The original (or at least previous) six all pretty much looked like 20-something friends of people who might work for the Onion. My gues at the time was that they changed them to get a more varied bunch. IOW, the current cast looks vaguely like a man-on-the-street cross-section, while the other group looked like a cross-section of people you'd meet in that bar near campus.
posted by rogue haggis landing at 11:24 AM on August 17, 2006


Lots of background in this audio interview (MP3 link).
posted by YoungAmerican at 11:42 AM on August 17, 2006 [1 favorite]

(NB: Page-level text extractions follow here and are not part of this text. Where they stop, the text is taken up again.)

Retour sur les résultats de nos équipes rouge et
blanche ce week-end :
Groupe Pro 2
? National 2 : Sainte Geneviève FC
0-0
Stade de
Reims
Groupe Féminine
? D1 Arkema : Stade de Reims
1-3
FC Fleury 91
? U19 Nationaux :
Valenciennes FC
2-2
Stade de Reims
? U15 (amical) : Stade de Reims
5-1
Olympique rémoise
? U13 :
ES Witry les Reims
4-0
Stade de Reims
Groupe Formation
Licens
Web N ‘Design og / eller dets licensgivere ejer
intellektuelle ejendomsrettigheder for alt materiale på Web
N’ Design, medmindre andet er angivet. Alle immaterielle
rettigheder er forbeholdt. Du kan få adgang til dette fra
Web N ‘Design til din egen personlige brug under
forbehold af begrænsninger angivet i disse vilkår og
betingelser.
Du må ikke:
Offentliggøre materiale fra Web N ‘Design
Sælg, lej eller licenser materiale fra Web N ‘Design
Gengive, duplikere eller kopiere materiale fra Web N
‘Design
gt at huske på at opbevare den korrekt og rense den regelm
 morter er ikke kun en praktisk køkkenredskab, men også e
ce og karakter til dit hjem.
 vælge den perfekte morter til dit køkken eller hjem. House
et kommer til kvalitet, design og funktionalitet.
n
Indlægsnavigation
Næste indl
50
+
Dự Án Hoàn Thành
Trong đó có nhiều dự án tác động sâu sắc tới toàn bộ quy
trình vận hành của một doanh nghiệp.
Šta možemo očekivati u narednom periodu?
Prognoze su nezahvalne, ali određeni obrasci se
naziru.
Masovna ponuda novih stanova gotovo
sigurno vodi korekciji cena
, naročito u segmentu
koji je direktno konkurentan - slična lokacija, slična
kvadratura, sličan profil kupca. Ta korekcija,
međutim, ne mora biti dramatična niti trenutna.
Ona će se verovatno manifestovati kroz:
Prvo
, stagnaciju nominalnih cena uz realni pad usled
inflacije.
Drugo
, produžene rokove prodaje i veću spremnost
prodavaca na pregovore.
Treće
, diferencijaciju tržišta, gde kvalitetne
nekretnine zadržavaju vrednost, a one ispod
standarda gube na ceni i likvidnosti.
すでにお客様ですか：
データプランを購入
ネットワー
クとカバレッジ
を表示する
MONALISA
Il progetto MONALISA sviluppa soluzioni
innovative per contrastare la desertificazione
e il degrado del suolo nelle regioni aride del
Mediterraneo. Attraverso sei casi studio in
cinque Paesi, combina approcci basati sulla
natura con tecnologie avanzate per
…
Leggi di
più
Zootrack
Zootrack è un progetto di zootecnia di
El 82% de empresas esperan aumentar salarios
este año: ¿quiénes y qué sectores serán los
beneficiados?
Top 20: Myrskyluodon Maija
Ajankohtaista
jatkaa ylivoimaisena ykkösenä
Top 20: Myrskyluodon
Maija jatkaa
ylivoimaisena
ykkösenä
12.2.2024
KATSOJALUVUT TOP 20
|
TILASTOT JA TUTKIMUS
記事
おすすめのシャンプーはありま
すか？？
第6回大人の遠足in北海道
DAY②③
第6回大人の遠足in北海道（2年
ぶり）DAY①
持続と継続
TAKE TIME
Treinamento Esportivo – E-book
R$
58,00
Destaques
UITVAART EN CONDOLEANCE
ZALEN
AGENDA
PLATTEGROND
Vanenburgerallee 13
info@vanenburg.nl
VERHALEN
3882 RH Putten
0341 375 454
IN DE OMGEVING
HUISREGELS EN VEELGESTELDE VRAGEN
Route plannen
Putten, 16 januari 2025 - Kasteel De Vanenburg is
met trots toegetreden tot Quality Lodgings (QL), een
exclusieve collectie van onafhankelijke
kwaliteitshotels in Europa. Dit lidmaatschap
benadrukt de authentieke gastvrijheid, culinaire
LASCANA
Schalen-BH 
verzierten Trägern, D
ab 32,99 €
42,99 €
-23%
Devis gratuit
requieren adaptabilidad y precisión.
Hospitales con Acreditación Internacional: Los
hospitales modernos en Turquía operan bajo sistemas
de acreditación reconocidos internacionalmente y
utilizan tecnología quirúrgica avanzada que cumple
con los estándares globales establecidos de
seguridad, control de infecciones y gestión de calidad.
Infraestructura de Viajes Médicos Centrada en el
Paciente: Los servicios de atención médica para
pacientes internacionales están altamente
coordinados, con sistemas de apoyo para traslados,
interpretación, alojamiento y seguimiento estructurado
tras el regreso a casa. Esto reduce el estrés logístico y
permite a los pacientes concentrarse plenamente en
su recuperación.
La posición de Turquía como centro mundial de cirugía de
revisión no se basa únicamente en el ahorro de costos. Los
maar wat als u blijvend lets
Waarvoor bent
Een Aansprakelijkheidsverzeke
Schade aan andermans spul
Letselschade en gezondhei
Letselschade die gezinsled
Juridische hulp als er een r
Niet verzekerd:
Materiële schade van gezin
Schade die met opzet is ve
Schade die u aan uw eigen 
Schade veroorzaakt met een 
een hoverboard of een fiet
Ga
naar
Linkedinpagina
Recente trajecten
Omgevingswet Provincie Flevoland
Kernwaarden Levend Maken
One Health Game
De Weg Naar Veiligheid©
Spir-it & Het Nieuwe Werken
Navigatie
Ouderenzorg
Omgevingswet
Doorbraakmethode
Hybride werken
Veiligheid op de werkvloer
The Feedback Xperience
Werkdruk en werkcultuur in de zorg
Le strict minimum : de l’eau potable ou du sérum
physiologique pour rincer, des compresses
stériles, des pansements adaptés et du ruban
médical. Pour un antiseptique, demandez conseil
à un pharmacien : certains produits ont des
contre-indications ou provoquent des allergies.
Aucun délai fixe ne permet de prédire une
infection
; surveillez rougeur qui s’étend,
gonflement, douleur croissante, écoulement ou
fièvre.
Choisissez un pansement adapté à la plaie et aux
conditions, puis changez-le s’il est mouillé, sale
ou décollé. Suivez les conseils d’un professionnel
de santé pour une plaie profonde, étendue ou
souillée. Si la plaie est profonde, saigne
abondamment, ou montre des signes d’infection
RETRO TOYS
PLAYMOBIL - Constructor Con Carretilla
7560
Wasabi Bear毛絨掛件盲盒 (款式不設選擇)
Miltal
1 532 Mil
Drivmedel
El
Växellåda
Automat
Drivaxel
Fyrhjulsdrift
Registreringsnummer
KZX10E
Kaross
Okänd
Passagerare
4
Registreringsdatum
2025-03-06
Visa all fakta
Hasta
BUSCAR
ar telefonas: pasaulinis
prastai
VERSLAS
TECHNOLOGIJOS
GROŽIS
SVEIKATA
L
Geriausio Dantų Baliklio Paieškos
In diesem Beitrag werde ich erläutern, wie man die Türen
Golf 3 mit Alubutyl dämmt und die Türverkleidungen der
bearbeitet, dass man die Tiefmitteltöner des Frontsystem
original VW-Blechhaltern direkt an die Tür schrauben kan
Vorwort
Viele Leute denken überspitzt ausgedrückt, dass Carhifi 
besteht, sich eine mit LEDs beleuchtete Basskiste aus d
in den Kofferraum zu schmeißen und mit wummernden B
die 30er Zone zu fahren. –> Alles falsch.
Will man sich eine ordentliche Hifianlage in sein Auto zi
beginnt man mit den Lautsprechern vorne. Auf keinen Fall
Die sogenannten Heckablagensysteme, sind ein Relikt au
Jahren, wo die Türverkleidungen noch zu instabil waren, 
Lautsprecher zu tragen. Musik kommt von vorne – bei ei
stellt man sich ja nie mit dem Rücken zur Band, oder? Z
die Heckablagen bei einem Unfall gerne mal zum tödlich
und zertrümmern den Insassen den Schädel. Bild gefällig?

on preview and off-topic, Hlewagast, I remember the BK lounge, but what was the name of the pizza joint a few doors away?

I don't remember the BK but wasn't there a Pizza Pit on University and Lake? (~ 10 years ago)

posted by rottytooth at 11:48 AM on August 17, 2006


Response by poster: Wow, this is a treasure trove so far...I should have realized that all you U of Wisc folks would all know this stuff. Saving the audio link for later, thanks!
posted by poppo at 12:01 PM on August 17, 2006 [1 favorite]


Were they just folks they found on the street in the early days of the Onion online?

The Onion was a print newspaper for many years before it added its online edition. (1988 and 1996, respectively, if Wikipedia is to be believed.) They had the man-on-the-street quotes well before they went online, although I don't recall exactly when they switched the photos.
posted by DevilsAdvocate at 9:45 AM on August 18, 2006


I was once at a reading in NY by the editors and they asked for volunteers to stay at the end and be photographed for the section.